This is a follow-up to the crash issue in , could also be related to another slow-ness bug .

The issue here is to investigate where we are spending time, and what can be done to improve the framerate.

Gecko profile:

Looks like the Renderer thread is the bottleneck here, spending hundreds of milliseconds per frame to composite it. In particular, 1/3 of the thread time is spent in init_fbos() call. This is unexpected: we should preserve the FBOs across frames and only creates new when necessary.

A GPU capture shows us making 355 draw calls, which is more than we should aim for (up to 100, ideally). This happens due to two reasons:

  • all the blits necessary for picture caching. If caching is unfeasible here, we should improve the heuristic that disables it, so that blits could be avoided.
  • there is a lot of draws of transformed primitives into scissored areas. There are ways to limit the transformed rendering to specific areas without breaking batches, we should look more into it.
  • frame is split across 7 passes, which seems a bit high.
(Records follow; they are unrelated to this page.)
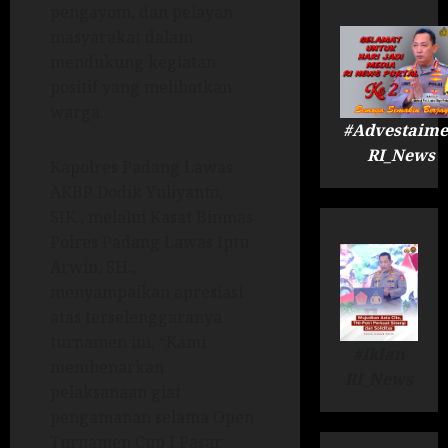
pengayom, dan pelayan
masyarakat dalam
mendukung kegiatan
positif yang melibatkan
warga.
#Advestaime
RI_News
Kapolres Padang Lawas
AKBP Dodik Yuliyanto,
SIK., melalui Kasat Binmas
Polres Padang Lawas Iptu
Arwin, SH.,
menyampaikan apresiasi
atas terselenggaranya
turnamen ini. “Kami
#Iklan
membenarkan
RI_News
pelaksanaan giat
pengamanan selama Open
Turnamen Cup I Pasar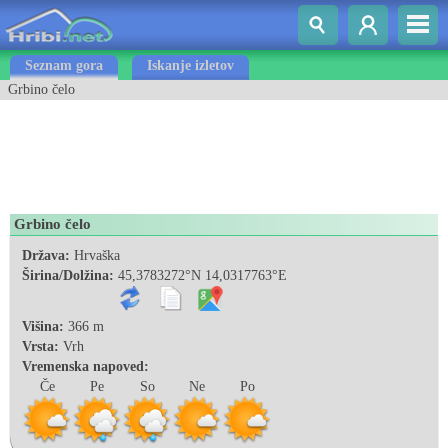
Seznam gora
Iskanje izletov
Grbino čelo
Grbino čelo
Država:
Hrvaška
Širina/Dolžina:
45,3783272°N 14,0317763°E
Višina:
366 m
Vrsta:
Vrh
Vremenska napoved:
Če
Pe
So
Ne
Po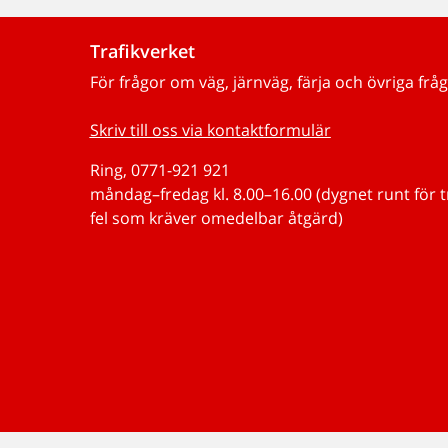
Trafikverket
För frågor om väg, järnväg, färja och övriga fråg
Skriv till oss via kontaktformulär
Ring, 0771-921 921
måndag–fredag kl. 8.00–16.00 (dygnet runt för 
fel som kräver omedelbar åtgärd)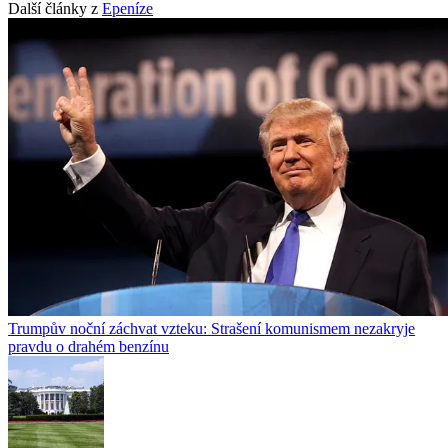
Další články z
Epeníze
Trumpův noční záchvat vzteku: Strašení komunismem nezakryje
pravdu o drahém benzínu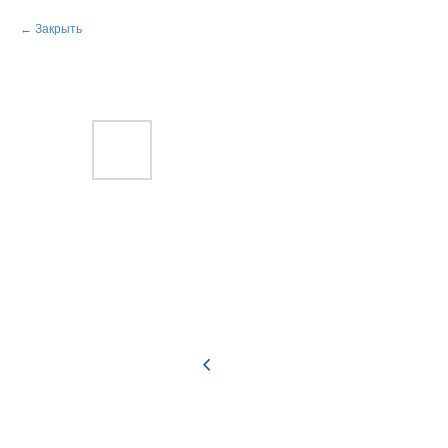
Закрыть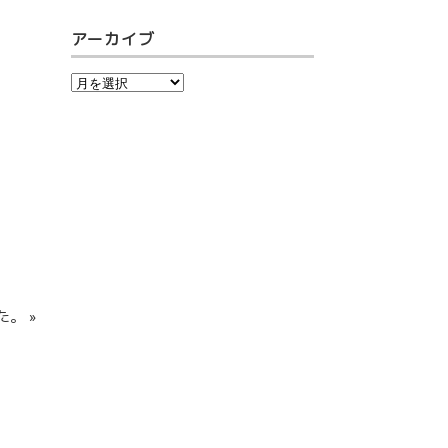
アーカイブ
。 »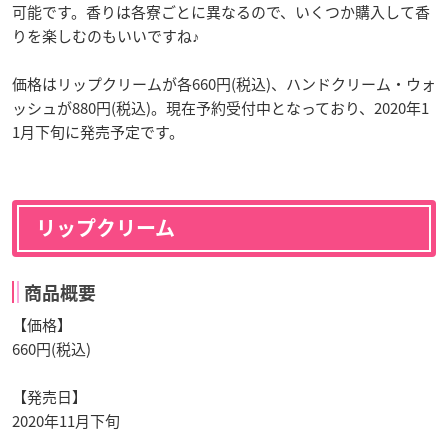
可能です。香りは各寮ごとに異なるので、いくつか購入して香
りを楽しむのもいいですね♪
価格はリップクリームが各660円(税込)、ハンドクリーム・ウォ
ッシュが880円(税込)。現在予約受付中となっており、2020年1
1月下旬に発売予定です。
リップクリーム
商品概要
【価格】
660円(税込)
【発売日】
2020年11月下旬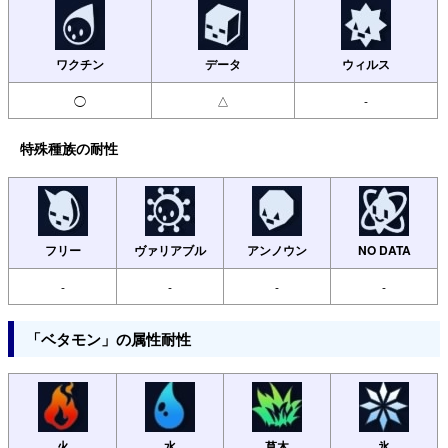
ワクチン
データ
ウィルス
◯
△
-
特殊種族の耐性
フリー
ヴァリアブル
アンノウン
NO DATA
-
-
-
-
「ベタモン」の属性耐性
火
水
草木
氷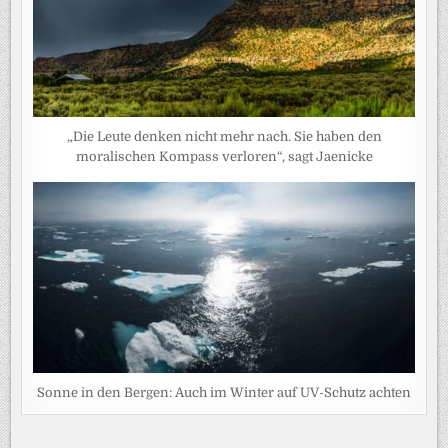
„Die Leute denken nicht mehr nach. Sie haben den
moralischen Kompass verloren“, sagt Jaenicke
Sonne in den Bergen: Auch im Winter auf UV-Schutz achten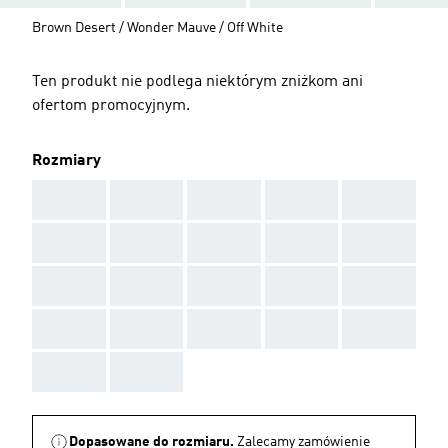
Brown Desert / Wonder Mauve / Off White
Ten produkt nie podlega niektórym zniżkom ani
ofertom promocyjnym.
Rozmiary
AAA
AAA
AAA
AAA
AAA
AAA
AAA
AAA
AAA
AAA
AAA
AAA
AAA
AAA
AAA
AAA
AAA
AAA
AAA
AAA
AAA
AAA
Dopasowane do rozmiaru.
Zalecamy zamówienie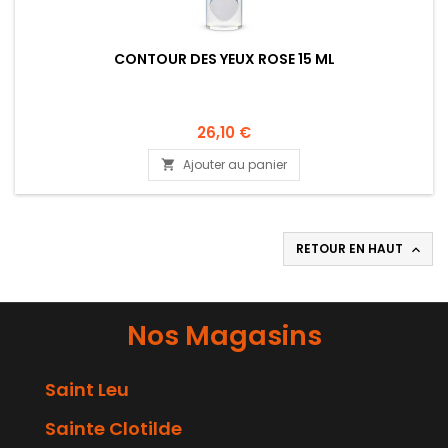
CONTOUR DES YEUX ROSE 15 ML
26,10 €
Ajouter au panier

RETOUR EN HAUT

Nos Magasins
Saint Leu
Sainte Clotilde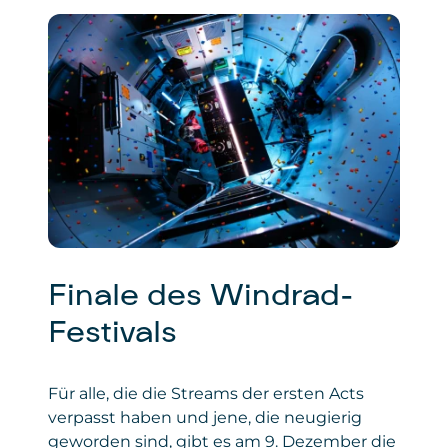
Finale des Windrad-
Festivals
Für alle, die die Streams der ersten Acts
verpasst haben und jene, die neugierig
geworden sind, gibt es am 9. Dezember die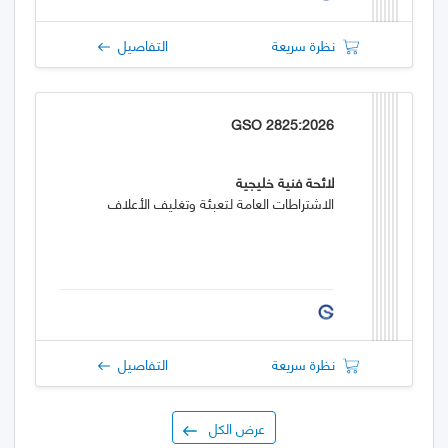
نظرة سريعة
التفاصيل
GSO 2825:2026
لائحة فنية خليجية
الاشتراطات العامة لتعبئة وتغليف الأعلاف
نظرة سريعة
التفاصيل
عرض الكل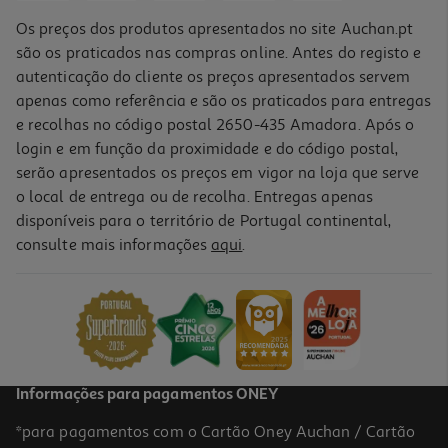
Os preços dos produtos apresentados no site Auchan.pt
são os praticados nas compras online. Antes do registo e
autenticação do cliente os preços apresentados servem
apenas como referência e são os praticados para entregas
e recolhas no código postal 2650-435 Amadora. Após o
login e em função da proximidade e do código postal,
serão apresentados os preços em vigor na loja que serve
o local de entrega ou de recolha. Entregas apenas
disponíveis para o território de Portugal continental,
5.0
(1)
consulte mais informações
aqui
.
Portátil Gaming Asus Fa608um (16" R7/32/1tb Nvidia Geforce Rtxt
5060)
1899.99 €/un
1.899,99 €
Informações para pagamentos ONEY
*para pagamentos com o Cartão Oney Auchan / Cartão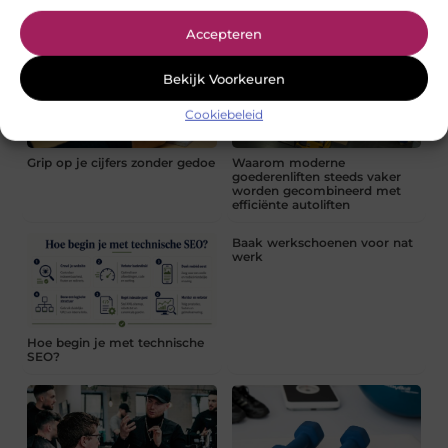
soort past bij uw
begeleiding bij pijn en
tuinrenovatie?
beweging
Accepteren
Bekijk Voorkeuren
Cookiebeleid
Grip op je cijfers zonder gedoe
Waarom moderne
goederenliften steeds vaker
worden gecombineerd met
efficiënte autoliften
Baak werkschoenen voor nat
werk
Hoe begin je met technische
SEO?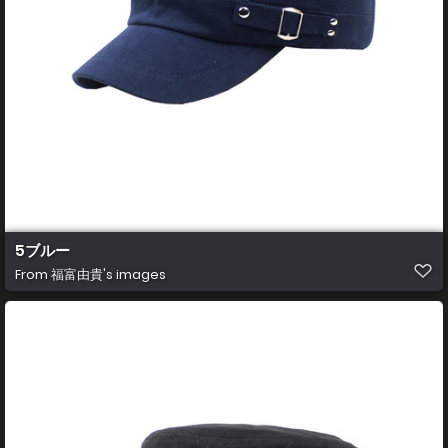
5ブルー
From
福富由貴's images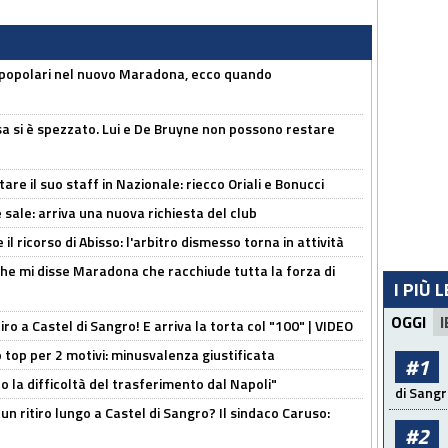
 popolari nel nuovo Maradona, ecco quando
a si è spezzato. Lui e De Bruyne non possono restare
re il suo staff in Nazionale: riecco Oriali e Bonucci
 sale: arriva una nuova richiesta del club
il ricorso di Abisso: l'arbitro dismesso torna in attività
 che mi disse Maradona che racchiude tutta la forza di
I PIÙ 
OGGI
I
tiro a Castel di Sangro! E arriva la torta col "100" | VIDEO
 top per 2 motivi: minusvalenza giustificata
#1
to la difficoltà del trasferimento dal Napoli"
di Sangr
un ritiro lungo a Castel di Sangro? Il sindaco Caruso:
#2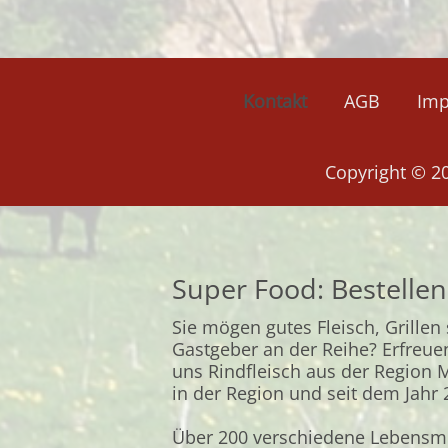
Kontakt
AGB
Im
Copyright © 2
Super Food: Bestellen
Sie mögen gutes Fleisch, Grillen
Gastgeber an der Reihe? Erfreue
uns Rindfleisch aus der Region 
in der Region und seit dem Jahr 2
Über 200 verschiedene Lebensmi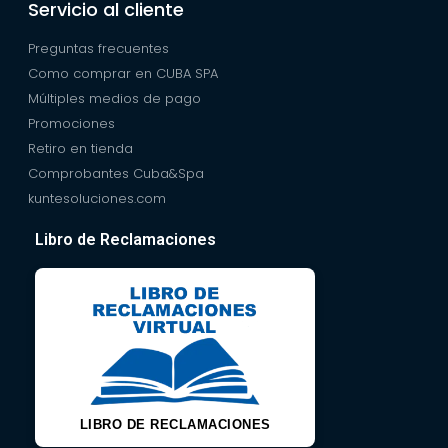
Servicio al cliente
Preguntas frecuentes
Como comprar en CUBA SPA
Múltiples medios de pago
Promociones
Retiro en tienda
Comprobantes Cuba&Spa
kuntesoluciones.com
Libro de Reclamaciones
LIBRO DE RECLAMACIONES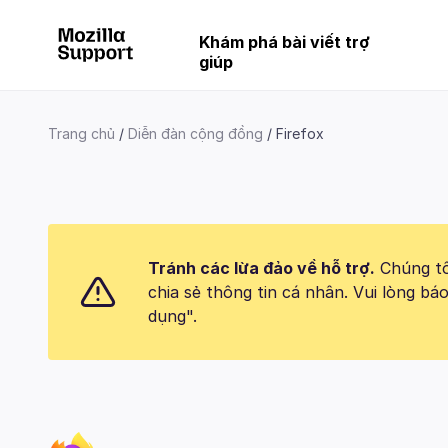
Khám phá bài viết trợ
giúp
Trang chủ
Diễn đàn cộng đồng
Firefox
Tránh các lừa đảo về hỗ trợ.
Chúng tôi
chia sẻ thông tin cá nhân. Vui lòng 
dụng".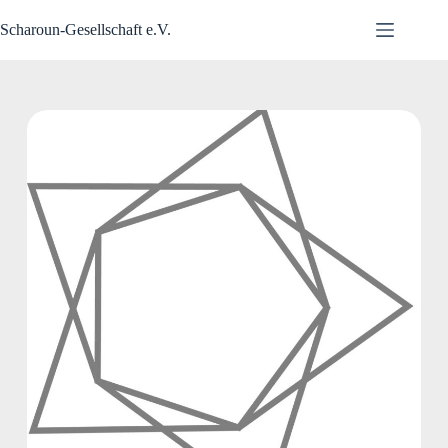
Zum
Inhalt
Scharoun-Gesellschaft e.V.
springen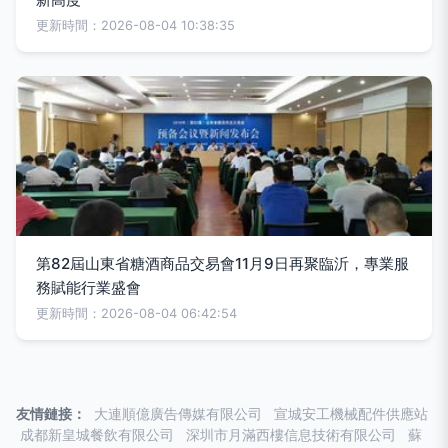
更新時間：2026-08-04 10:38:35
第82屆山東省糖酒商品交易會11月9日再聚臨沂，專業服
務賦能行業盛會
更新時間：2026-08-04 06:42:54
友情鏈接：
大連順億廣告傳媒有限公司
宣城安工機械配件供應站
成都新皇城餐飲有限公司
深圳市月滿西樓信息技術有限公司
蘇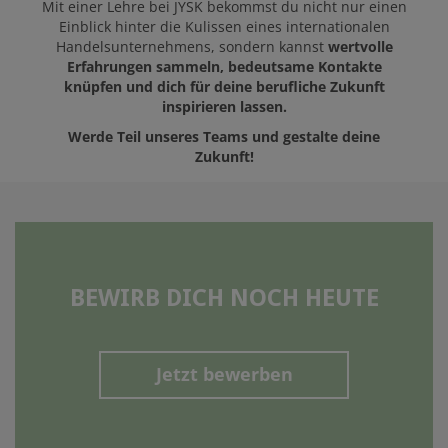
Mit einer Lehre bei JYSK bekommst du nicht nur einen
Einblick hinter die Kulissen eines internationalen
Handelsunternehmens, sondern kannst
wertvolle
Erfahrungen sammeln, bedeutsame Kontakte
knüpfen und dich für deine berufliche Zukunft
inspirieren lassen.
Werde Teil unseres Teams und gestalte deine
Zukunft!
BEWIRB DICH NOCH HEUTE
Jetzt bewerben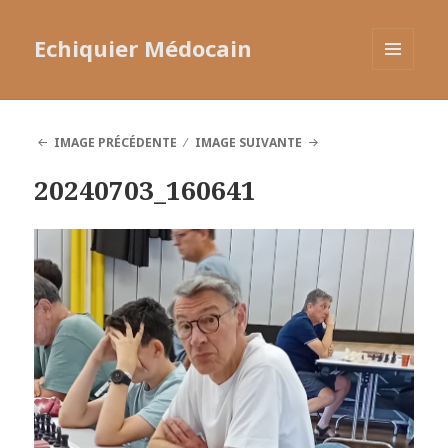
Echiquier Médocain
MENU
ET
WIDGETS
IMAGE PRÉCÉDENTE
IMAGE SUIVANTE
20240703_160641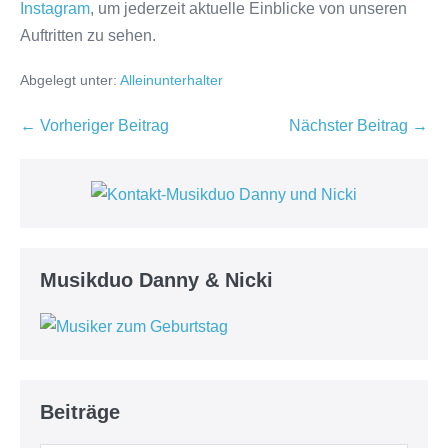
Instagram
, um jederzeit aktuelle Einblicke von unseren
Auftritten zu sehen.
Abgelegt unter:
Alleinunterhalter
Beitragsnavigation
← Vorheriger Beitrag
Nächster Beitrag →
Musikduo Danny & Nicki
Beiträge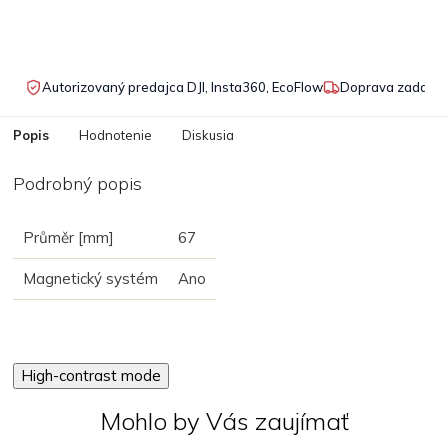
Autorizovaný predajca DJI, Insta360, EcoFlow
Doprava zadarmo
Popis
Hodnotenie
Diskusia
Podrobný popis
Průměr [mm]
67
Magnetický systém
Ano
High-contrast mode
Mohlo by Vás zaujímať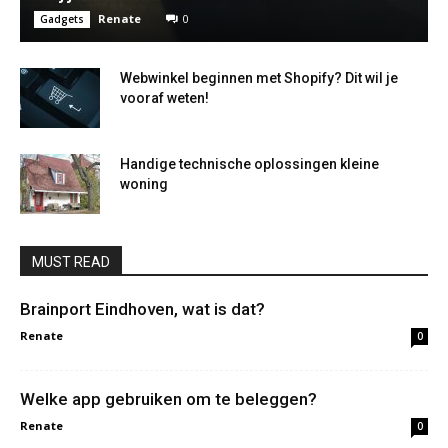
Renate
0
Gadgets
Webwinkel beginnen met Shopify? Dit wil je
vooraf weten!
Handige technische oplossingen kleine
woning
MUST READ
Brainport Eindhoven, wat is dat?
Renate
0
Welke app gebruiken om te beleggen?
Renate
0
We need to investigate if the task graph is deeper than needs to be.

Apparently, the blits are not due to picture caching, as Glenn noted. They are due to our slow handling of mix-blend modes. See also -

I tested this again with WIP mix-blend rewrite: it feels a bit smoother, but it's not fixed by far. I believe the issues I listed in Comment 1 are still causing the slow.

Use natively supported mix-blend modes, where appropriate.